A closer look at dark matter production in exponential growth scenarios

TL;DR

This paper examines a non-thermal dark matter production mechanism involving exponential growth, testing the common equilibrium assumption by numerically solving the Boltzmann equation, and finds approximate equilibrium behavior at low momenta.

Contribution

It provides a numerical analysis of dark matter distribution evolution, challenging the assumption of equilibrium distribution during exponential growth phases.

Findings

Dark matter distribution shows equilibrium-like behavior at low momenta after growth stops.

The scaled equilibrium approximation estimates dark matter abundance reasonably well.

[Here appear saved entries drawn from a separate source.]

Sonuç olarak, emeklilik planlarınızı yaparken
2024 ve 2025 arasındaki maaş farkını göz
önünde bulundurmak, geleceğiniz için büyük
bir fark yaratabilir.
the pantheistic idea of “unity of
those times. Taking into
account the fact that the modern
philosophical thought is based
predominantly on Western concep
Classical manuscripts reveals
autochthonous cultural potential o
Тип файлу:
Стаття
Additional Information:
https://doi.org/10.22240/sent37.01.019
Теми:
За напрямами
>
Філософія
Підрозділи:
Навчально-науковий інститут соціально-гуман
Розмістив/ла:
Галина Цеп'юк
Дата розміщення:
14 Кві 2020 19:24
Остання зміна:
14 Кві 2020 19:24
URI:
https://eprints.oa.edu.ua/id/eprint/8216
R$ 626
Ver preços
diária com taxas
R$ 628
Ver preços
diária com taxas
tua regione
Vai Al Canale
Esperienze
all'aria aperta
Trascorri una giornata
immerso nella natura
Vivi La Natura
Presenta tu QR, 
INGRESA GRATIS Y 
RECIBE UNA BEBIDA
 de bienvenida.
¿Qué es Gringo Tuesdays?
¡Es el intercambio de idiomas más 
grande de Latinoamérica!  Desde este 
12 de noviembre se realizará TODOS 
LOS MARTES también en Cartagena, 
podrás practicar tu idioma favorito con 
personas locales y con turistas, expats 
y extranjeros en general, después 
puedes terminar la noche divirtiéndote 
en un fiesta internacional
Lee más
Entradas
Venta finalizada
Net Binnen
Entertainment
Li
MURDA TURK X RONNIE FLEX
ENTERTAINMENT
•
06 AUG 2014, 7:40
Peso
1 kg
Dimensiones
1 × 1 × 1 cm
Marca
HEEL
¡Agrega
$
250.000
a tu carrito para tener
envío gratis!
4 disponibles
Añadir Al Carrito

Full Boltzmann equation solutions are necessary for precise results.

Abstract

We investigate a recently proposed non-thermal mechanism for dark matter production, in which a small initial dark matter ($\chi$) number density undergoes exponential growth through scatterings with bath particles ($\phi$) in the early universe ($\chi \phi \to \chi \chi$). The process ends when the scattering rate becomes Boltzmann suppressed. The analysis, in literature, is performed on the simplifying assumption of the dark matter phase space tracing the equilibrium distribution of either standard model or a hidden sector bath. Owing to the non-thermal nature of the production mechanism, this assumption may not necessarily hold. In this work, we test the validity of this assumption by numerically solving the unintegrated Boltzmann equation for the dark matter distribution. Our results, independent of the initial conditions, show that after exponential growth ceases, the dark matter distribution exhibits equilibrium-like behaviour at low comoving momentum, especially for higher couplings. While full kinetic equilibrium-like behaviour is not reached across all momentum modes, the scaled equilibrium approximation provides reasonable estimates for the dark matter abundance. For more accurate results, however, the full unintegrated Boltzmann equation must be solved.